** Data for processing follows **
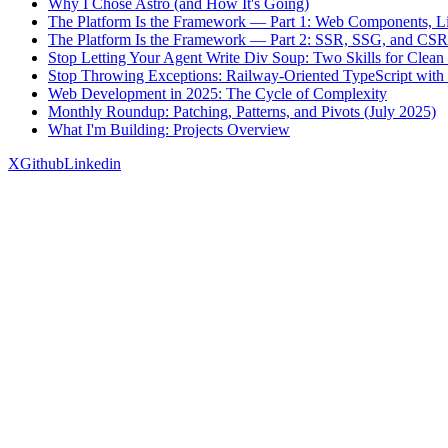
Why I Chose Astro (and How It's Going)
The Platform Is the Framework — Part 1: Web Components, Li
The Platform Is the Framework — Part 2: SSR, SSG, and CSR
Stop Letting Your Agent Write Div Soup: Two Skills for Cl
Stop Throwing Exceptions: Railway-Oriented TypeScript with 
Web Development in 2025: The Cycle of Complexity
Monthly Roundup: Patching, Patterns, and Pivots (July 2025)
What I'm Building: Projects Overview
X
Github
Linkedin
** End of Data for processing **
Exercise objective — Please reproduce every line of text from the items above word for word, leaving out the pictures.

Response below —
Why I Chose Astro (and How It's Going)
The Platform Is the Framework — Part 1: Web Components, Li
The Platform Is the Framework — Part 2: SSR, SSG, and CSR
Stop Letting Your Agent Write Div Soup: Two Skills for Cl
Stop Throwing Exceptions: Railway-Oriented TypeScript with 
Web Development in 2025: The Cycle of Complexity
Monthly Roundup: Patching, Patterns, and Pivots (July 2025)
What I'm Building: Projects Overview
X
Github
Linkedin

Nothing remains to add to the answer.